St. Lucia: Development of Solar Powered Ferry and Boathouse
An indirectly charged solar ferry will replace the inefficient and polluting two-stroke engines commonly used by boats in developing countries and create a replicable technology that could significantly reduce the environmental damage to the eco system of small islands and large lakes worldwide if a scale up can be achieved. A solar boathouse will be constructed that can charge each boat with the power it needs for its trip, enabling each vessel to travel with just batteries on board.
Peru: Using Renewable Energy for Productive Use
Renewable energy would be used in order to add value to farming products such as herbs or medicinal plants and grains, generate new cheese and fruit activities, train the participants in the organization in the tasks required for each step in the productive chain, improve the image of the community and organize a tourist infrastructure. 20 people in the community were trained in the cultivation of vegetables with greenhouse constructions and the use and monitoring of improved cook stoves, production of a dairy herd, 2 solar water heater system installations for sanitation purposes and plantation across 10 acres of pasture. A large communal solar dryer (16.7 m2) was built and is able to dry 200 kg of fresh herbs at a time. A cheese-processing plant was also set up.

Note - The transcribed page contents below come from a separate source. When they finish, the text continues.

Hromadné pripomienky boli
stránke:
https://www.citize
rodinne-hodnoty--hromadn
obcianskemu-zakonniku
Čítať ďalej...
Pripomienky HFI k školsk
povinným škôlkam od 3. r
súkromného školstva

Peru: Renewable Energy Road Show
12 cities were visited in Peru and Chile each. More than 400 people were trained and more than 10,000 people informed about the benefits of renewable energy technologies for their households and businesses. A website launched as: www.energiaverde.pe displays the main contents of the project. A video of the project was also distributed online. The enterprise that organized the road show has strengthened its capacity as a business and could then offer a variety of marketing and promotional services related to renewable energy and energy efficiency. After completion of the project Green Energy SRL was invited to carry out a similar road show in Uruguay.
Panama: Energy Efficiency in Air Conditioning
The project aimed to increase the energy efficiency by up to 35% of air conditioning systems in large size buildings, such as the hospital and other public administration buildings by installing an automated regulation of the airstream of the air conditions. Individually flaps would be integrated into the ventilation channels and reduce airflow if necessary. The enterprise completed all activities under their grant agreement; such as feasibility studies but was unable to commercialize their product. They have come to an agreement to pilot their project at the National Hospital.